Devant les recteurs, Emmanuel Macron a évoqué une revalorisation globale de 10% pour les enseignants. Mais ce chiffre demeure source de beaucoup d'interrogations pour les enseignants et leur syndicats. "Sincèrement, je n'y crois pas vraiment, reconnaît Stéphane Crochet. Est-ce que cela concerne l'ensemble des échelons de la grille salariale ?"
Quelle enveloppe globale pour cette revalorisation ?
Avant même le début des concertations, prévues pour le mois d'octobre, Pap Ndiaye a précisé que cette annonce sera effective pour la rentrée 2023. La grande inconnue est celle de l'enveloppe allouée à cette revalorisation.
"Il y a 850.000 enseignants, de fait une revalorisation représente un effort budgétaire important mais nécessaire.

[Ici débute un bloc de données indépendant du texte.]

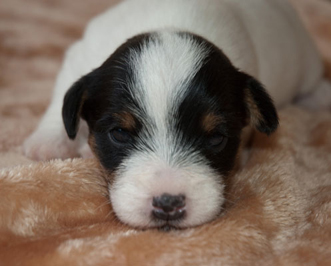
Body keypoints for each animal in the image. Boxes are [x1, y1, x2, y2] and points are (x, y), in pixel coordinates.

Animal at [23, 0, 331, 229]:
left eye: (216, 138)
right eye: (120, 134)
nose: (168, 204)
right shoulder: (80, 56)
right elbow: (63, 93)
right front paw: (49, 141)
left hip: (306, 61)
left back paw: (319, 97)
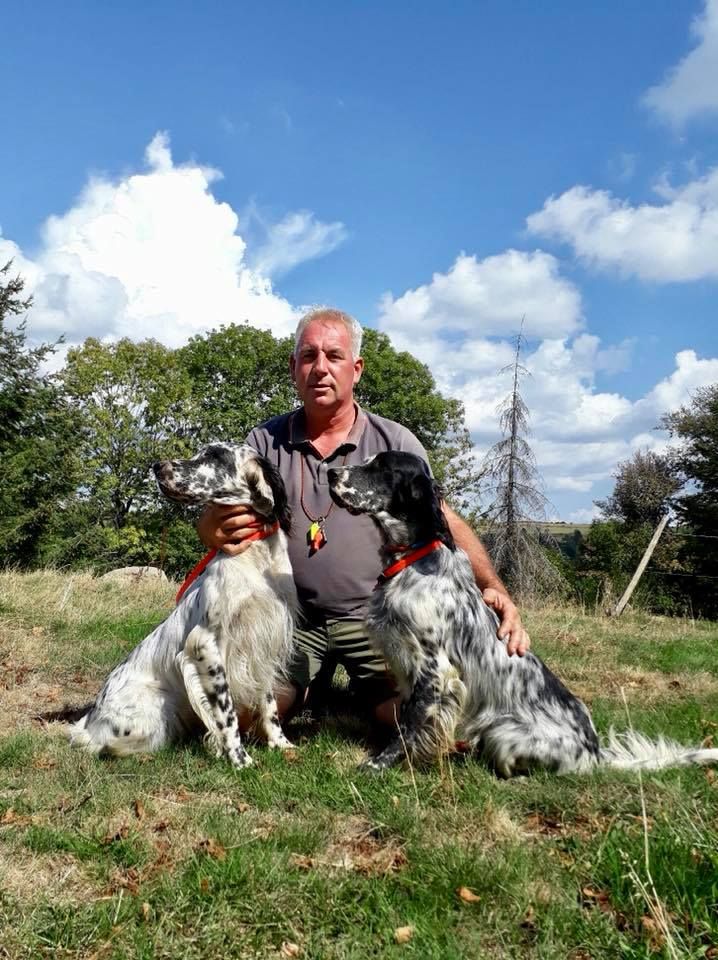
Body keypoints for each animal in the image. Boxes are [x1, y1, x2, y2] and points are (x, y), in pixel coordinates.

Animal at [69, 444, 298, 772]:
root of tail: (88, 722)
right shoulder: (206, 646)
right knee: (102, 745)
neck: (256, 555)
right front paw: (239, 759)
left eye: (215, 455)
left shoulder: (264, 640)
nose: (156, 466)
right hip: (152, 713)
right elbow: (226, 714)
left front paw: (280, 744)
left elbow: (269, 703)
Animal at [330, 454, 718, 776]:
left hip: (504, 732)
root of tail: (595, 752)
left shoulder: (435, 669)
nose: (331, 472)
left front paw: (378, 765)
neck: (413, 558)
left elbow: (409, 728)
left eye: (382, 467)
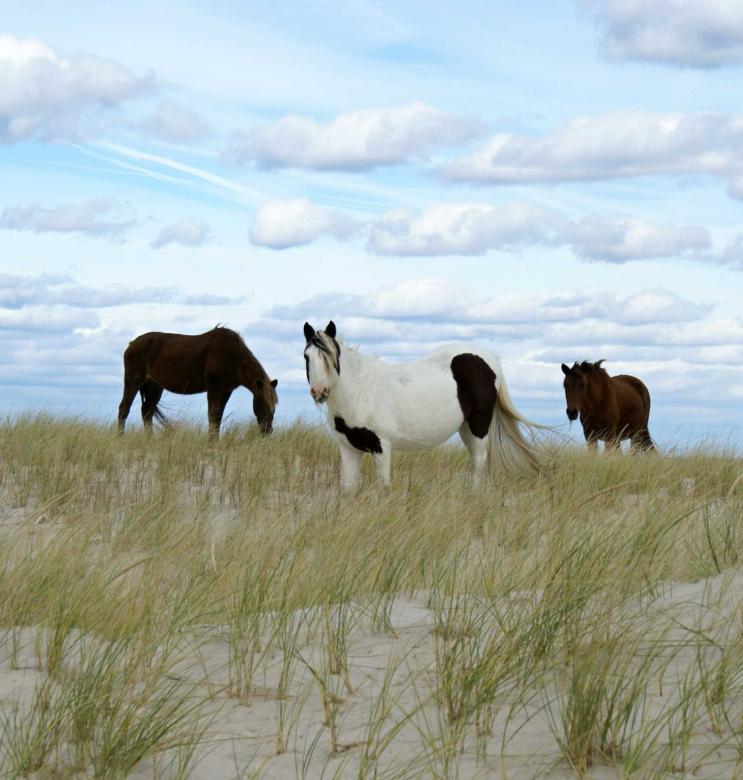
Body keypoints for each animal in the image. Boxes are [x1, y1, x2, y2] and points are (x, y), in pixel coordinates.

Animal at [118, 326, 278, 437]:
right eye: (262, 402)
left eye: (274, 405)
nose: (267, 431)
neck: (233, 356)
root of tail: (131, 344)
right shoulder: (214, 387)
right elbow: (212, 416)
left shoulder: (226, 391)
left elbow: (218, 417)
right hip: (134, 380)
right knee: (124, 408)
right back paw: (120, 437)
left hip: (155, 387)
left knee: (147, 411)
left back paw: (150, 439)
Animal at [303, 320, 541, 489]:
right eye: (307, 357)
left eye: (331, 357)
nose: (319, 392)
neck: (359, 389)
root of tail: (490, 358)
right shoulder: (348, 447)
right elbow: (349, 488)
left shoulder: (381, 446)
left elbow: (383, 488)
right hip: (464, 427)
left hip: (478, 426)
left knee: (478, 464)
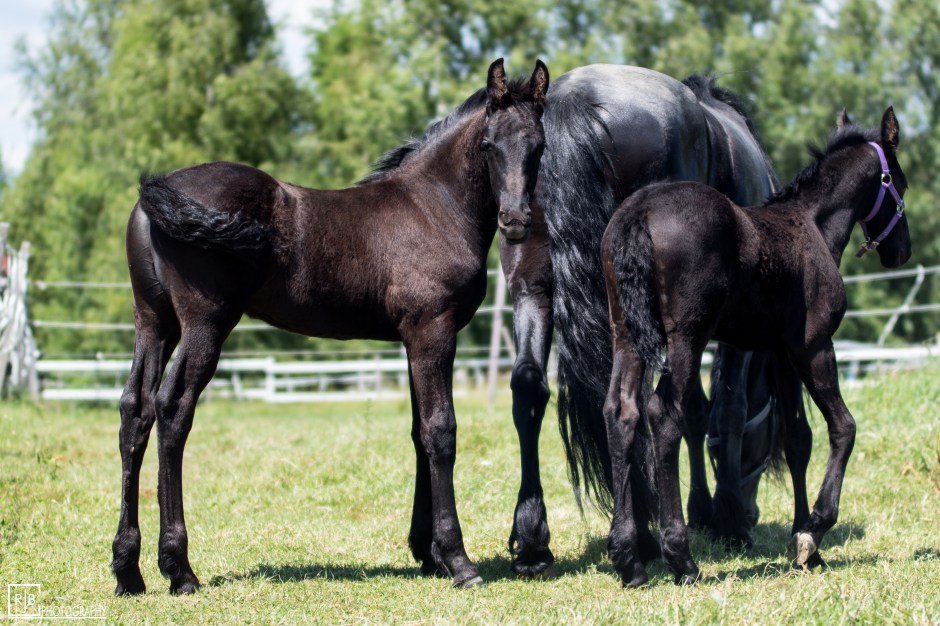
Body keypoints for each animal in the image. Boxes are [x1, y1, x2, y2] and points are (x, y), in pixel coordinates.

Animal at [110, 58, 550, 595]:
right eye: (489, 144)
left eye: (538, 145)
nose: (516, 221)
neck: (434, 206)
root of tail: (155, 194)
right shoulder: (433, 331)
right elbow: (441, 430)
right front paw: (458, 561)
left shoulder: (411, 339)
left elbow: (417, 433)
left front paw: (427, 554)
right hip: (205, 321)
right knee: (173, 409)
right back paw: (179, 569)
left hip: (154, 322)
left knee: (135, 411)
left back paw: (128, 570)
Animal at [498, 65, 791, 575]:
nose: (754, 509)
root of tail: (571, 102)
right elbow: (727, 408)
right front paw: (727, 519)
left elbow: (695, 411)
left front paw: (702, 511)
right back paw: (645, 540)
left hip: (532, 289)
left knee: (530, 388)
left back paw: (535, 541)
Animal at [599, 107, 910, 586]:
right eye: (900, 183)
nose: (902, 250)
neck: (813, 224)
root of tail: (638, 212)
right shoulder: (814, 347)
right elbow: (843, 427)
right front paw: (815, 527)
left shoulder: (781, 354)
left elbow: (798, 439)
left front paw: (807, 547)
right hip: (686, 337)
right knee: (663, 416)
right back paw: (681, 558)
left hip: (627, 334)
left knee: (622, 412)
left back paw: (628, 557)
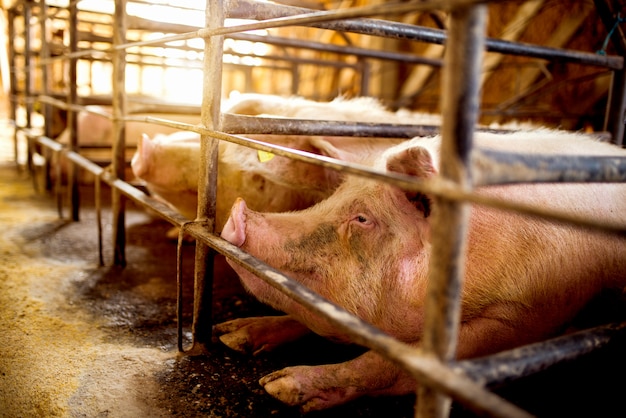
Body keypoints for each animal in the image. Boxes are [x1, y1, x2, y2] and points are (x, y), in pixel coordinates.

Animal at [216, 130, 624, 412]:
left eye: (362, 219)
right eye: (332, 198)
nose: (237, 213)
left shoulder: (526, 316)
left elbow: (386, 362)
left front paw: (279, 387)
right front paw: (231, 336)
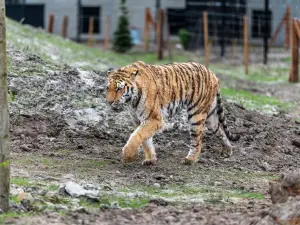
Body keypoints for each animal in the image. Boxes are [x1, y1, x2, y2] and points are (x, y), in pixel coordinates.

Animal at [105, 60, 239, 165]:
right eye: (108, 88)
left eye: (119, 88)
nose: (109, 102)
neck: (131, 100)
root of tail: (212, 73)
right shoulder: (139, 120)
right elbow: (145, 140)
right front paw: (150, 159)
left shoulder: (154, 119)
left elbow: (137, 136)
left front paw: (129, 156)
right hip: (210, 116)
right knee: (220, 130)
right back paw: (227, 151)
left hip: (196, 114)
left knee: (197, 140)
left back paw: (190, 159)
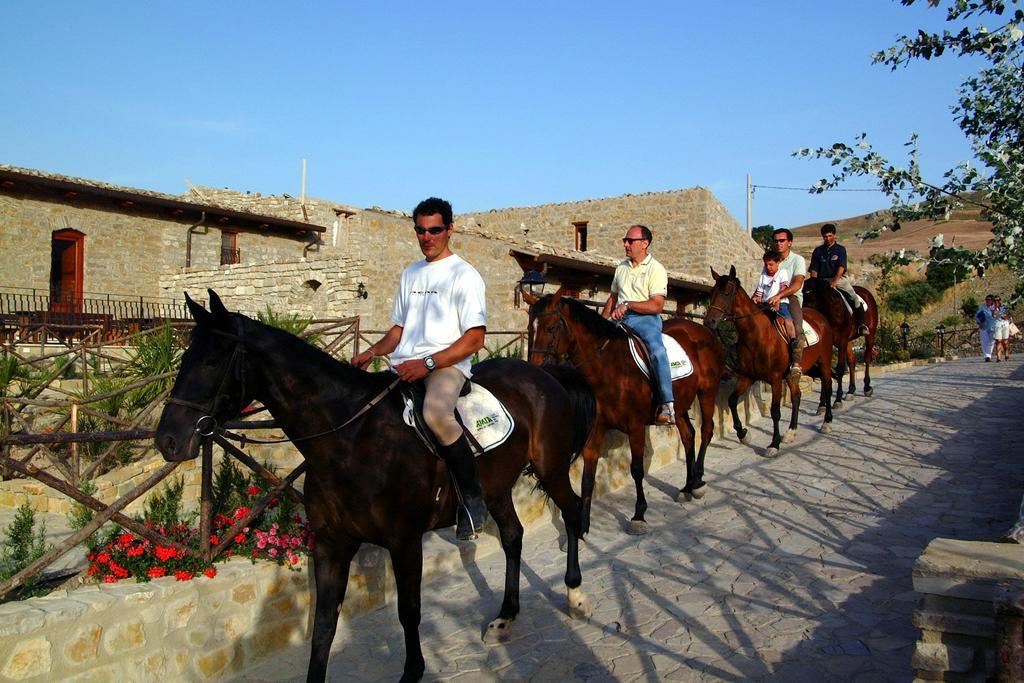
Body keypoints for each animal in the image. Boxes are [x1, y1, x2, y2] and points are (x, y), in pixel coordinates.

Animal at [154, 290, 598, 679]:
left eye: (213, 361)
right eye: (184, 358)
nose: (168, 441)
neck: (350, 437)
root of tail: (543, 373)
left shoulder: (404, 541)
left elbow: (409, 611)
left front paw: (413, 671)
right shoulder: (331, 544)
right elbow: (323, 625)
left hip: (551, 468)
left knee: (570, 511)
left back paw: (576, 595)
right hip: (495, 486)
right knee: (512, 536)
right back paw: (505, 618)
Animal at [528, 290, 729, 536]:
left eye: (551, 328)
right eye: (531, 328)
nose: (536, 367)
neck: (609, 367)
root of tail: (705, 332)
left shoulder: (635, 426)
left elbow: (636, 470)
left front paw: (638, 515)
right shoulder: (596, 429)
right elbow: (588, 476)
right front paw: (583, 524)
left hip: (707, 392)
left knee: (706, 430)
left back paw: (698, 482)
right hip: (679, 405)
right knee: (689, 435)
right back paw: (687, 486)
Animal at [708, 268, 835, 458]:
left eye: (726, 293)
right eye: (712, 292)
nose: (709, 321)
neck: (757, 335)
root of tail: (821, 318)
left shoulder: (775, 380)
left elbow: (775, 411)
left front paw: (774, 444)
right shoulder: (747, 377)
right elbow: (732, 400)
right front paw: (743, 434)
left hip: (825, 363)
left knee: (827, 388)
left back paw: (826, 422)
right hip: (792, 374)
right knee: (796, 396)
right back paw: (791, 432)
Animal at [798, 276, 880, 409]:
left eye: (810, 297)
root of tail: (865, 292)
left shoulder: (841, 340)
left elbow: (840, 368)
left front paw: (837, 400)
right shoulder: (831, 343)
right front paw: (822, 404)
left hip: (870, 334)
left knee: (867, 357)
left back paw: (867, 387)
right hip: (848, 341)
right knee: (852, 361)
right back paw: (851, 390)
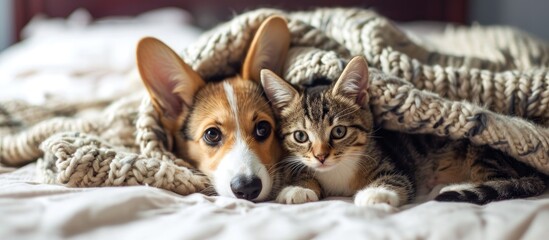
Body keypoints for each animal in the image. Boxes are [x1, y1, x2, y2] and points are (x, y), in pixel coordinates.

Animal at [260, 55, 544, 207]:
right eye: (300, 136)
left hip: (481, 150)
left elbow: (396, 180)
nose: (321, 156)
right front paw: (298, 187)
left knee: (506, 179)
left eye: (339, 132)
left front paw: (375, 193)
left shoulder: (397, 166)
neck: (337, 171)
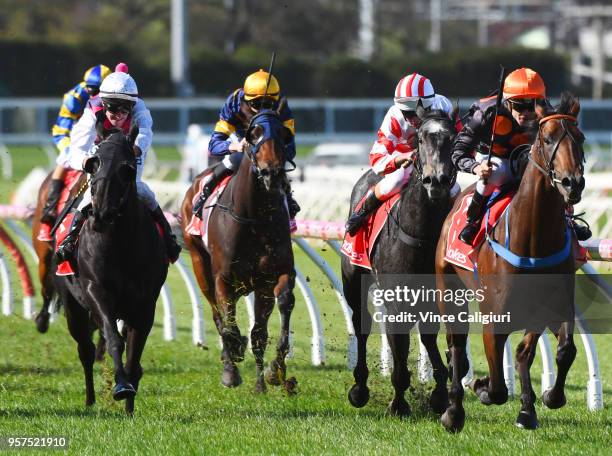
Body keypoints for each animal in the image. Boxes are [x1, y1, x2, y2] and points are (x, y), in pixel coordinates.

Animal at [52, 128, 166, 414]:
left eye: (127, 168)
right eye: (93, 163)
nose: (101, 212)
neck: (119, 244)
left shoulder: (144, 305)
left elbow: (134, 356)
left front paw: (130, 403)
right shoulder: (97, 292)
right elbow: (114, 340)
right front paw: (121, 386)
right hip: (73, 306)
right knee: (86, 349)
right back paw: (90, 399)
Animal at [180, 108, 298, 392]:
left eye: (284, 133)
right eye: (253, 134)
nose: (271, 173)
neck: (254, 217)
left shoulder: (274, 276)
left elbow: (269, 322)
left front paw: (271, 375)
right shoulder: (224, 278)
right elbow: (230, 326)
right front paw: (232, 366)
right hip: (200, 265)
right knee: (217, 315)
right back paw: (229, 362)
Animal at [342, 107, 456, 416]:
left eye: (453, 138)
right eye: (420, 138)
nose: (436, 180)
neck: (421, 235)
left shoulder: (437, 295)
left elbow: (429, 336)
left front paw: (440, 393)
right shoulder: (396, 299)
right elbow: (399, 346)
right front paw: (399, 403)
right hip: (353, 280)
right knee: (362, 324)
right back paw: (359, 388)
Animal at [438, 92, 584, 432]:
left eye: (581, 138)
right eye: (547, 138)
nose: (572, 183)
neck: (533, 239)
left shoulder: (552, 306)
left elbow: (559, 350)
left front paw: (546, 398)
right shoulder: (494, 319)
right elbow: (496, 387)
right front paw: (479, 388)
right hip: (447, 288)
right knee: (455, 346)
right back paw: (453, 411)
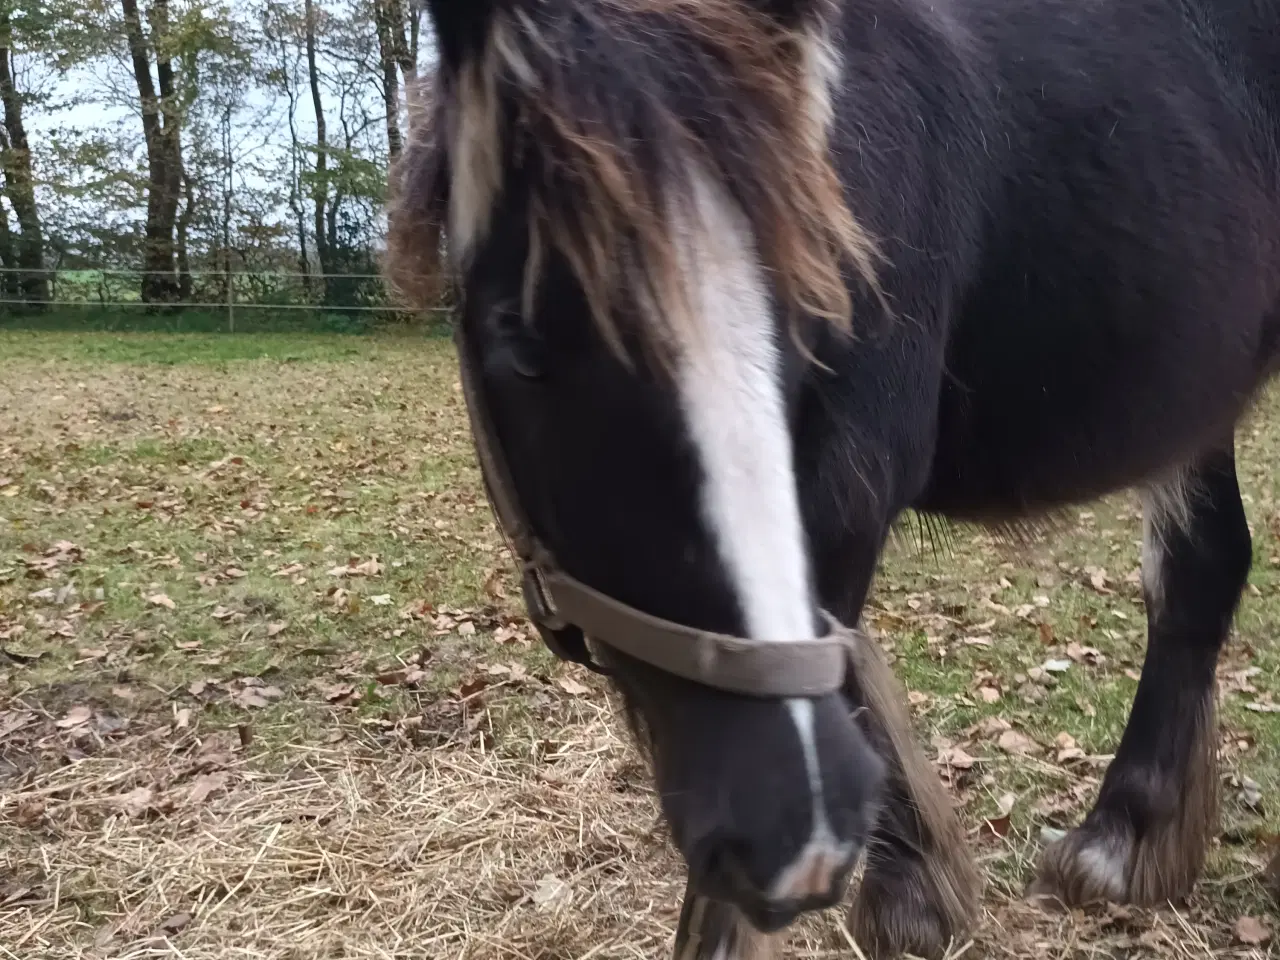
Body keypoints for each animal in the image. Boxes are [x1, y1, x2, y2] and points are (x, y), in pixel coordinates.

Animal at [384, 0, 1280, 957]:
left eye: (807, 327)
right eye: (520, 347)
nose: (793, 828)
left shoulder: (852, 479)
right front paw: (917, 884)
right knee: (1199, 568)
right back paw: (1129, 838)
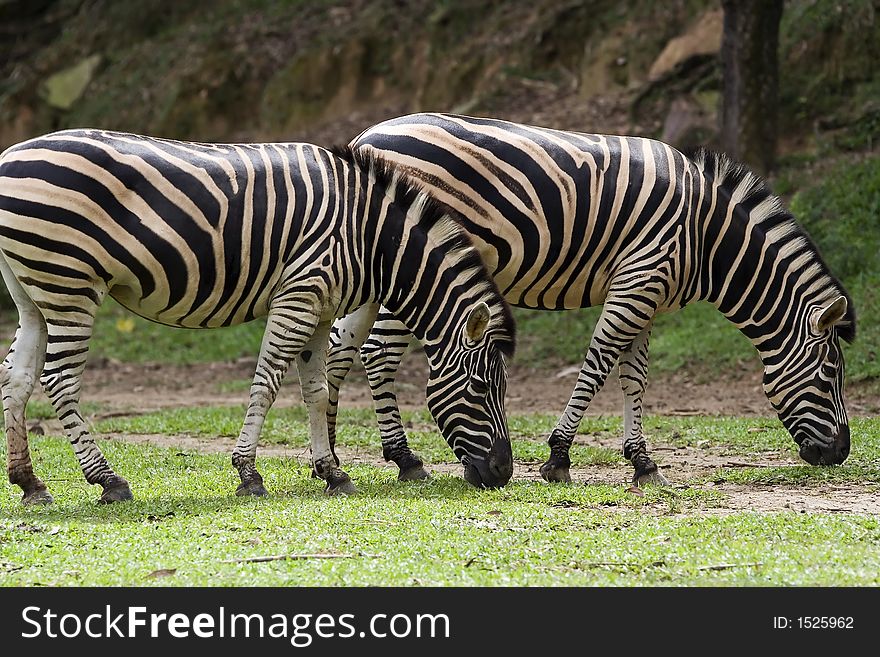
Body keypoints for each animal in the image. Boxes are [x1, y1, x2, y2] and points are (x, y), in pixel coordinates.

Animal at [0, 131, 516, 504]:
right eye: (478, 388)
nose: (503, 472)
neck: (369, 238)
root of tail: (9, 156)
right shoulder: (300, 294)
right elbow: (267, 384)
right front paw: (249, 473)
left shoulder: (321, 307)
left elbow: (315, 390)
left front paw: (332, 472)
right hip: (69, 284)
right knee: (59, 381)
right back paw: (108, 481)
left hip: (32, 293)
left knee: (17, 376)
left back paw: (29, 484)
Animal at [324, 111, 852, 482]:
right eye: (830, 374)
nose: (842, 451)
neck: (707, 237)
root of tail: (366, 137)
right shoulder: (638, 280)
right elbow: (597, 366)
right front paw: (558, 458)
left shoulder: (648, 295)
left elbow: (634, 378)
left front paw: (642, 462)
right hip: (411, 269)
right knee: (378, 354)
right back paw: (405, 460)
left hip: (374, 273)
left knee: (340, 348)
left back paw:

Surtout que l'on devine que c'est Bercy qui tiendra les cordons de la bourse", indique Jean-Rémi Girard du Snalc.
Selon nos calculs, il resterait 1,2 milliard d'euros pour la revalorisation de la rentrée prochaine. (S. Crochet, SE-Unsa)
Si Gabriel Attal a annoncé une hausse du budget de l'Education Nationale à hauteur de 3,6 milliards d'euros, les syndicats s'inquiètent de la part dévolue à la revalorisation des salaires des enseignants. "Cette hausse du budget est le seul chiffre que nous ayons actuellement. Or, elle est déjà largement utilisée pour le dégel du point d'indice sur l'année prochaine, explique de son côté Stéphane Crochet. Selon nos calculs, il resterait 1,2 milliard d'euros pour la revalorisation de la rentrée prochaine."
Cette annonce, comme bien d'autres, est ponctuelle. "Elle n'engage à rien et peut être rayée d'un trait de plume", regrette Sophie Vénétitay du Snes-FSU. La plupart des syndicats plaident pour une loi pluriannuelle qui marquerait un engagement sur le long terme.